» Work instructions
1. According to the commentary on carbon monoxide phototherapy, what was the control 100% oxygen half-life of COHb in mice?
2. Reproduce the stretch of the commentary on carbon monoxide phototherapy from "The use of a" through "visible range (14).".

» Extract provided
========================================

Phototherapy, when given during ongoing poisoning, reduced apparent uptake rates and improved survival.
To demonstrate a less invasive, and perhaps more clinically practical, means of providing this therapy, the group used an esophageal optical fiber placed in mice with CT scan guidance to optimize proximity to the lungs.
This also reduced the half-life of COHb, although to a lesser extent than the direct invasive lung phototherapy approach.
Although this technology is quite innovative and opens the door to new thinking on how to enhance CO clearance rates without hyperbaric oxygen, the thoracotomy approach to phototherapy is associated with as many or more limitations as hyperbaric oxygen.
The use of a less invasive trans-esophageal illumination is clearly feasible, as esophageal suction catheters and balloon devices are frequently placed in medical practice and in emergent situations. However, this approach will be challenged by the limited tissue penetration of the 630 nm wavelength of light, which is the absorbance of ferric hemoglobin within the visible range (14).
Unfortunately, illumination at the near-infrared or infrared range for deeper tissue penetration has minimal effects on CO dissociation rates from hemoglobin (13, 15). Although the 630 nm light worked in a mouse with a thin esophagus, it would not be expected to work in a human with much thicker esophageal and mediastinal tissue separating the light source from the pulmonary circulation.
Even in the mouse, the effect size of the esophageal phototherapy was less than that observed with direct phototherapy of the exposed lung. For example, the control 100% oxygen half-life of COHb in mice was 6.8 minutes, and the esophageal illuminary therapy only lowered the COHb half-life to 5.7 minutes.
There is a large body of evidence that the toxicity of CO poisoning, and specifically neurocognitive deficits, is not from COHb levels per se, but is, rather, a result of the effects of mitochondrial poisoning, free-radical generation, and activation of the immune response (2,6). A now classic canine study illustrated the importance of cellular toxicity and the effect of CO diffusion into tissues (16). In this study, the toxicity of inhaled CO was greater than the toxicity of the same concentration of COHb, given as an infusion of ex vivo CO-treated red blood cells. It is unclear whether phototherapy could be expected to be better than hyperbaric therapy at reversing such effects, which require release of CO from cytochrome c oxidase into the circulation to bind with hemoglobin or to diffuse directly into exhaled breath. In fact, this might require direct tissue phototherapy for enhanced dissociation from cytochrome c oxidase.
Although these challenges suggest limitations to the current therapy, the technology developed in this study highlights the promise of reducing COHb half-lives in the blood, using photodissociation methods.
This concept opens the door to alternative, more efficient methods for the delivery of phototherapy. Similar to hemodialysis, extracorporeal photodynamic blood illumination has been proposed to externally remove blood, exposing blood to an illuminator and reperfusing blood back to the patient (17).
Perhaps this technology could be adapted to dialysis circuits, which are more readily available than hyperbaric oxygen therapy, which is offered at only several hundred centers in the United States (18). Total body cutaneous illumination for CO photodissociation has also been proposed, provided the photolyzed CO does not rebind completely before flow to the pulmonary arterioles and capillaries for diffusion to exhaled breath (19). Another option may be development of light-emitting nano or microparticles, such as quantum dots, which would deliver the light directly to red blood cells and tissues (20).
There are clearly several creative ways this technology could be modified to a more translatable therapy, now that these first quite important and innovative proof-of-concept studies have shined a light on a new path to cure.

========================================

[Items listed in a dataset]

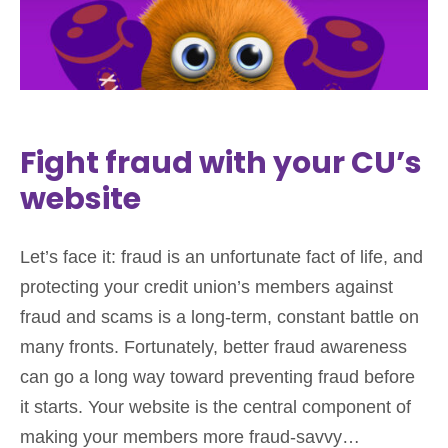
Fight fraud with your CU’s
website
Let’s face it: fraud is an unfortunate fact of life, and
protecting your credit union’s members against
fraud and scams is a long-term, constant battle on
many fronts. Fortunately, better fraud awareness
can go a long way toward preventing fraud before
it starts. Your website is the central component of
making your members more fraud-savvy…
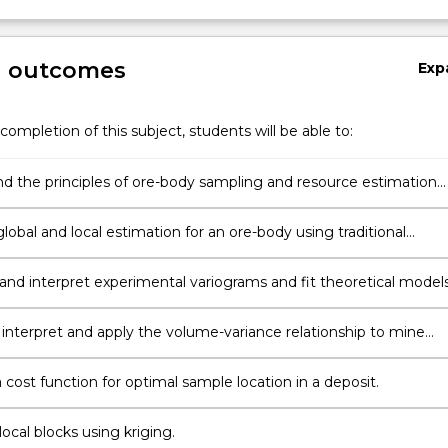
g outcomes
Exp
completion of this subject, students will be able to:
d the principles of ore-body sampling and resource estimation
.
obal and local estimation for an ore-body using traditional
 and interpret experimental variograms and fit theoretical models
, interpret and apply the volume-variance relationship to mine
cost function for optimal sample location in a deposit.
ocal blocks using kriging.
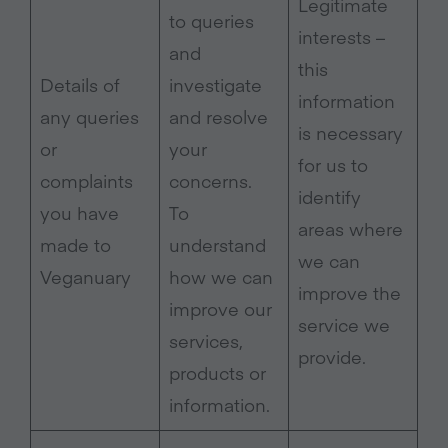
Legitimate
to queries
interests –
and
this
Details of
investigate
information
any queries
and resolve
is necessary
or
your
for us to
complaints
concerns.
identify
you have
To
areas where
made to
understand
we can
Veganuary
how we can
improve the
improve our
service we
services,
provide.
products or
information.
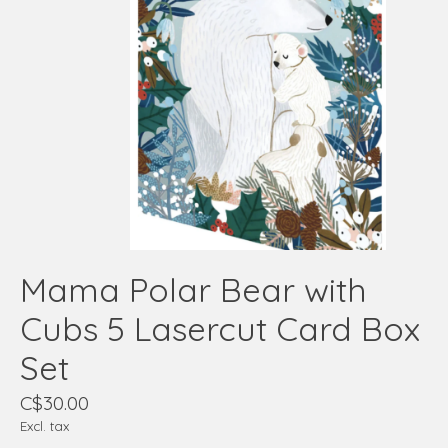
Mama Polar Bear with
Cubs 5 Lasercut Card Box
Set
C$30.00
Excl. tax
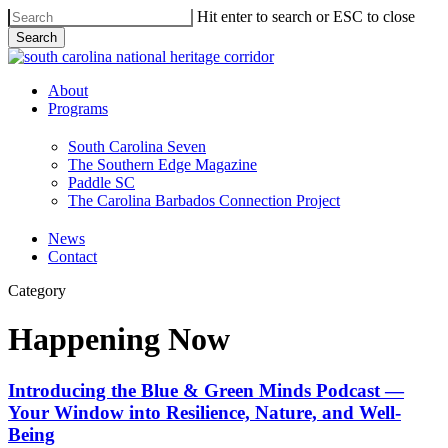
Skip
Hit enter to search or ESC to close
to
Search
main
Close
content
Search
Menu
About
Programs
South Carolina Seven
The Southern Edge Magazine
Paddle SC
The Carolina Barbados Connection Project
News
Contact
Category
Happening Now
Introducing
Introducing the Blue & Green Minds Podcast —
the Blue
Your Window into Resilience, Nature, and Well-
&
Being
Green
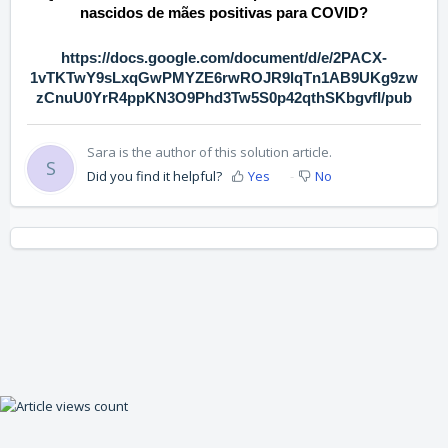
nascidos de mães positivas para COVID?
https://docs.google.com/document/d/e/2PACX-
1vTKTwY9sLxqGwPMYZE6rwROJR9lqTn1AB9UKg9zw
zCnuU0YrR4ppKN3O9Phd3Tw5S0p42qthSKbgvfI/pub
Sara is the author of this solution article.
S
Did you find it helpful?
Yes
No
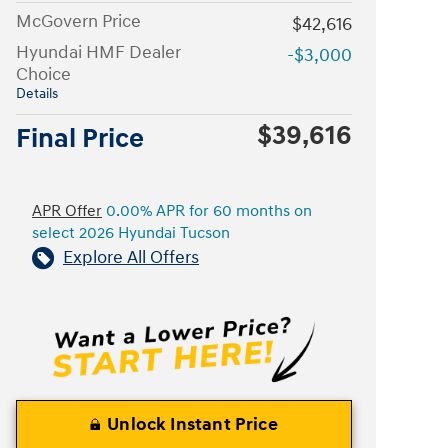
McGovern Price
$42,616
Hyundai HMF Dealer
-$3,000
Choice
Details
$39,616
Final Price
APR Offer
0.00% APR for 60 months on
select 2026 Hyundai Tucson
Explore All Offers
Unlock Instant Price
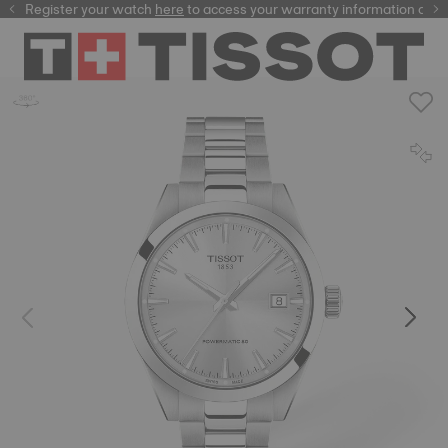
Register your watch
here
here
to access your warranty information and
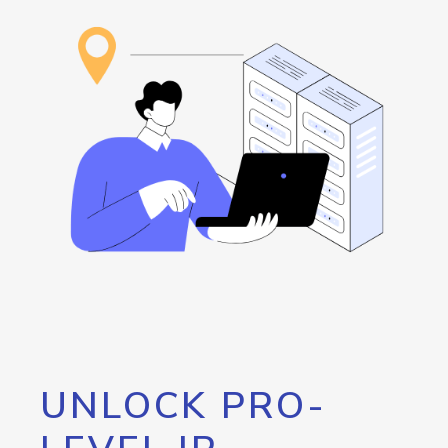
UNLOCK PRO-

========================================

» Solutions per task
1. 6.8 minutes

2.
The use of a less invasive trans-esophageal illumination is clearly feasible, as esophageal suction catheters and balloon devices are frequently placed in medical practice and in emergent situations. However, this approach will be challenged by the limited tissue penetration of the 630 nm wavelength of light, which is the absorbance of ferric hemoglobin within the visible range (14).